Good patient-provider communication is associated with lower levels of lung cancer stigma, a new study published online ahead of print in the journal Supportive Care in Cancer has shown.1
Because the vast majority of patients with lung cancer report stigma associated with their disease, and nearly half of patients report feeling stigmatized by their health care providers, researchers sought to evaluate whether good patient-provider communication would reduce lung cancer stigma.
“Typically associated with the causal link to smoking and the historically poor prognosis, lung cancer stigma can be seen as a risk factor for poor psychosocial and medical outcomes in the context of lung cancer diagnosis and treatment,” the authors write.

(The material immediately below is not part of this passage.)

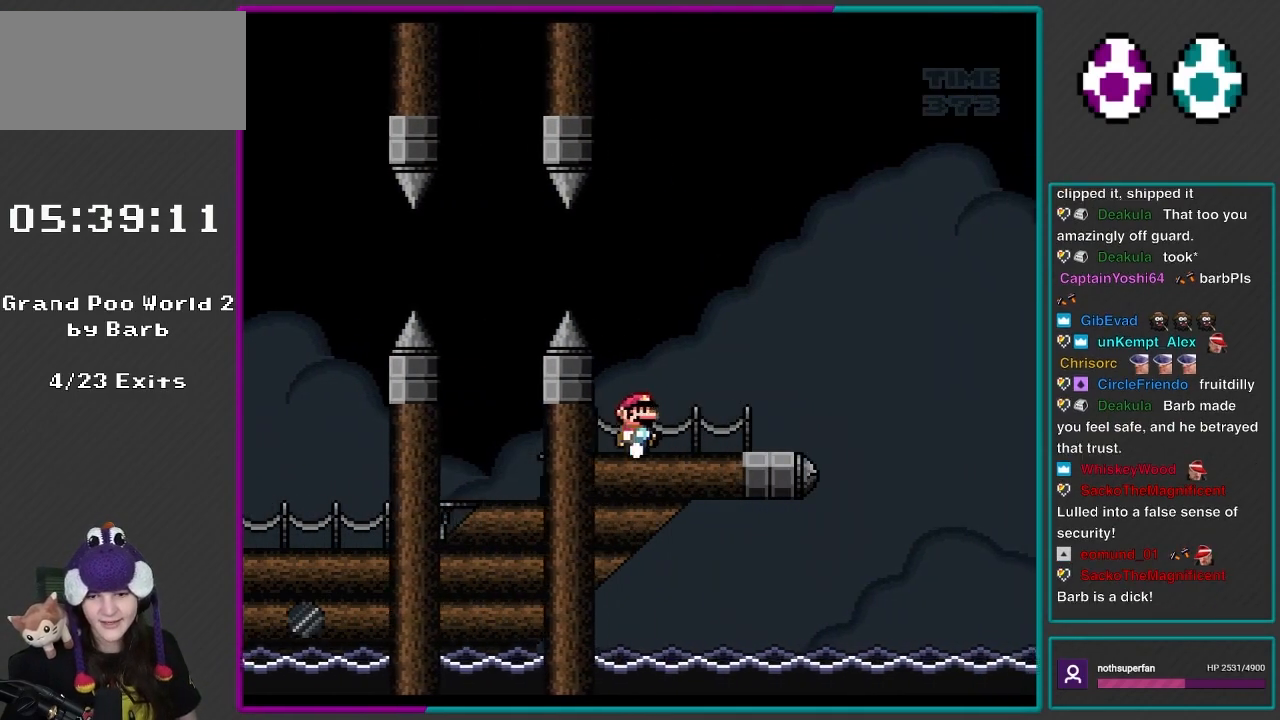
{"buttons": ["Y", "DPAD_RIGHT"], "events": [[83, "DPAD_RIGHT", "down"], [283, "DPAD_RIGHT", "up"], [500, "DPAD_RIGHT", "down"]]}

For the study, researchers enrolled 231 patients with lung cancer with varying stages of disease to complete a survey that assessed demographic and clinical characteristics, as well as patient-provider communication, and feelings of lung cancer stigma.
Results showed that good patient-provider communication was associated with lower levels of lung cancer stigma (P<.05), which remained significant after controlling for confounding demographic and clinical characteristics.
The findings suggest “that improving patient-provider communication may be a good intervention target for reducing lung cancer stigma,” the authors conclude.
1. Johnson Shen M, Hamann HA, Thomas AJ, Ostroff JS. Association between patient-provider communication and lung cancer stigma [published online ahead of print November 9, 2015]. Support Care Cancer. doi:10.1007/s00520-0150-3014-0.